Les chavistes, l’opposition et les observateurs internationaux prennent part aux vérifications avant le vote, sont présents dans les bureaux de vote durant la journée, et sont aussi présents pendant l’audit. À la fin du processus, ils signent un compte-rendu (acta). Il est donc très difficile de dire qu’il y a eu une vraie fraude électorale. En fait, le candidat vaincu de l’opposition à Miranda, Carlos Ocariz, a dit qu’il avait lui-même eu les comptes-rendus en main et que ce n’était pas là le problème. Il est donc ridicule pour la France et le Département d’État des États-Unis de déclarer qu’il y a un problème dans le processus de remise des résultats.

La principale plainte de « fraude » dans les médias concernait la relocalisation de plus de 200 bureaux de votes (sur 13 500) loin des zones où l’opposition est la plus forte et dans des zones traditionnellement progouvernementales. Ce qui, de façon très commode, n’a pas été signalé, c’est qu’il s’agissait de bureaux qui n’avaient pas pu être ouverts lors des élections pour l’Assemblée constituante à cause des violences exercées par l’opposition, ce qui rend les préoccupations pour la sécurité du CNE plus que justifiées.

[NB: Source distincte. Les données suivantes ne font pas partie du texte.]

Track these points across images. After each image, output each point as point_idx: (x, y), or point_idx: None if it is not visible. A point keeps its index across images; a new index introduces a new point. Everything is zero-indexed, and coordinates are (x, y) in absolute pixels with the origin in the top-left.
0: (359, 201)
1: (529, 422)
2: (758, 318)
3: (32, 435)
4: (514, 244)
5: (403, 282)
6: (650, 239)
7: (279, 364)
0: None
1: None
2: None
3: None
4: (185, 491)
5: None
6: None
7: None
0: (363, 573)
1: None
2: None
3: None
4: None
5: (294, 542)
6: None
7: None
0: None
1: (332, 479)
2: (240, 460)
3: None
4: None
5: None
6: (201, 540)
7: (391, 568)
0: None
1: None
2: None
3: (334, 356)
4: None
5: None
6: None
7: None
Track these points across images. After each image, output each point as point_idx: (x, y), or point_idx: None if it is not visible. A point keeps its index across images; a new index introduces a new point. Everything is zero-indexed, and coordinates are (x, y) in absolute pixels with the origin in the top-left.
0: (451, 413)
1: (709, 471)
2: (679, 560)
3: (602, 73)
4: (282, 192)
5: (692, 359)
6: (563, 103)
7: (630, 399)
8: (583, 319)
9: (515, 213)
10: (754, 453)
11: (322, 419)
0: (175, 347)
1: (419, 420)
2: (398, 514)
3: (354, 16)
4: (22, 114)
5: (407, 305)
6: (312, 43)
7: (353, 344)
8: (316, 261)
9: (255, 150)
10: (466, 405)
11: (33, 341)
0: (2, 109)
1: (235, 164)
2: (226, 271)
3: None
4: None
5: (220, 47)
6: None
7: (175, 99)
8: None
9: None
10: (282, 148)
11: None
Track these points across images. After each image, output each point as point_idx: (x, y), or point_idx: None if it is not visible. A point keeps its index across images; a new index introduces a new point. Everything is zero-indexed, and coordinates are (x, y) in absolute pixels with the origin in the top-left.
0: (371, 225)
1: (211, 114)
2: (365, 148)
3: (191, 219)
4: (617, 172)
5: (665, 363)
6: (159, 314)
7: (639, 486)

Il y a eu aussi des protestations à propos de candidats de l’opposition ayant perdu des élections primaires (contestées) qui n’ont pas été retirés des bulletins, ce à quoi le CNE a répondu que les demandes de retrait du vote n’avaient pas été remplies à temps. Mais au vu des résultats, tous les tournois électoraux concernaient virtuellement que deux candidats, avec à peine le moindre vote pour un candidat en troisième position et avec le gagnant remportant plus de 50% des votes ; toute conséquence due à cela était négligeable (à l’exception possible de l’État de Bolivar).

Une autre plainte concernait certains bureaux de votes n’ayant pas ouvert à l’heure. Ceci étant dit, même après la fermeture des sondages à 18 heures, quiconque fait encore la queue doit voter, donc cette plainte ne tient pas la route. L’un dans l’autre, l’opposition vénézuélienne, leurs soutiens et les médias voudraient faire croire au monde que les élections étaient frauduleuses parce que les votants de la classe-moyenne ne veulent pas attendre dans une file et encore moins voir des gens pauvres sur le chemin du bureau de vote.

Célébration chaviste après le triomphe électoral (photo par AVN)

 

 Le chemin à venir

 

Il est difficile de voir où va aller l’opposition vénézuélienne d’ici, avec des signes déjà évidents de luttes internes. Avec leur comportement du « culte de la catastrophe » il est improbable qu’ils aient le moindre succès dans la réactivation de la violence urbaine, et par conséquent leur destin repose essentiellement sur ce que l’empire américain peut faire. Ils espéreront que (plus) de sanctions peuvent infliger assez de souffrances aux Vénézuéliens pour qu’ils aient une chance de gagner les élections présidentielles l’année prochaine. Les plus fanatiques pourraient même espérer que Trump continue à menacer le pays d’une intervention militaire.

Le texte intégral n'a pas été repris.